Un día cierto santo tuvo una discusión con Dios. Ignoro cómo comenzó la discusión, solo me han contado que el santo afirmaba que él hombre debía ser la autoridad superior en el hogar y Dios, que podía que sí podía que no. Porfiado el santo le apostó a Dios que seguro eran más los hombres que las mujeres quienes tenían la autoridad. Dios quiso probarle que en la mayoría de las casas las mujeres mandaban al marido por consejo, por hábiles para convencer, por astucia, o por mañas que el hombre ignora, y para que se convenciera el santo Dios le dio una respetable cantidad de carneros y un pequeño número de caballos, diciéndole que fuese por el mundo y regalase un carnero en los hogares donde mandase la mujer y un caballo en los hogares donde mandase el marido.
El santo miró los carneros, miró los caballos y se quejó con Dios diciéndole que estos últimos eran muy pocos. Dios le aseguró que eran suficientes y lo despidió. El santo bufando y resignado emprendió el camino.
En cada pueblo al que llegaba observaba la vida matrimonial en las casas, hasta descubrir quién tenía la autoridad. Después de recorrer casi medio mundo y viendo que casi se le terminaban los carneros, llegó a una casa donde vio con gusto que era el jefe de familia quien estaba al mando y que en la casa había paz y tranquilidad. Contento llamó al hombre y le dijo:
—Quiero premiar tu conducta y la de tu mujer por la forma sabia en que viven regalándote ese caballo negro que llevo en la tropa.

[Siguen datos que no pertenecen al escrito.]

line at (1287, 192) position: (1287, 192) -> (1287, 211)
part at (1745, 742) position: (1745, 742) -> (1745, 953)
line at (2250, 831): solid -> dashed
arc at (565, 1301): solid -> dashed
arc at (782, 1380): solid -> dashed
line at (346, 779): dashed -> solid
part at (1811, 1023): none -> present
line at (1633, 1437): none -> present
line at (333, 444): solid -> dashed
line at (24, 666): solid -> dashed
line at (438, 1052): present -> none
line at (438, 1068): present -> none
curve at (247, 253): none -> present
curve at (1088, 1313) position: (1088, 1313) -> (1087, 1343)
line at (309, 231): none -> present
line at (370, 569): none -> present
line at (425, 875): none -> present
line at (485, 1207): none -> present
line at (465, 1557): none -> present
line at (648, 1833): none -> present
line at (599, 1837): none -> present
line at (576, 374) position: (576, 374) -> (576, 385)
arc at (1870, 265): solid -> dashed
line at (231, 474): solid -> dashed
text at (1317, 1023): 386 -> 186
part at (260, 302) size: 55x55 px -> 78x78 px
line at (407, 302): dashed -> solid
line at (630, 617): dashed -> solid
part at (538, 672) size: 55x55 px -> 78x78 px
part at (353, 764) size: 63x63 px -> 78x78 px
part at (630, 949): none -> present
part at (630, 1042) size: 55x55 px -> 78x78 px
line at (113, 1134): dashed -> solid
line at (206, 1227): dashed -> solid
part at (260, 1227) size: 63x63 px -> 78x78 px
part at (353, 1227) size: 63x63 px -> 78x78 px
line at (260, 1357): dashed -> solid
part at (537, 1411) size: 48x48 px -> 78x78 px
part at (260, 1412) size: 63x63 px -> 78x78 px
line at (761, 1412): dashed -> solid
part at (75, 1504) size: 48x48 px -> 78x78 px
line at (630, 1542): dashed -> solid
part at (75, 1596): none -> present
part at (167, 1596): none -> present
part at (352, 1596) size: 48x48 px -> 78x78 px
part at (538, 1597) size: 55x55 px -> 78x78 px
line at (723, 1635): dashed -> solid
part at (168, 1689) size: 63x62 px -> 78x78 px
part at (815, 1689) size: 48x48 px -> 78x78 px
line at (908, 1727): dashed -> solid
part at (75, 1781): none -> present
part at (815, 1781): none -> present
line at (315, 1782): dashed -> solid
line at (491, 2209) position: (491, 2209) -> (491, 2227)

El hombre miró al caballo luego al santo y lleno de alegría fue a contarle a su mujer. Ella apenas oírle fue a ver los caballos. Los miró con atención y luego le dijo a su marido con una voz dulce
— ¿No sería mejor ese caballo blanco? Creo que tiene mejor andar y mejor presencia.
El marido convencido por su mujer le dijo al santo:
—Ya que es usted tan bueno ¿no podría darme el caballo blanco en lugar del negro?
—¡Ni el negro ni el blanco! — chilló rabioso el santo y le regaló el último carnero.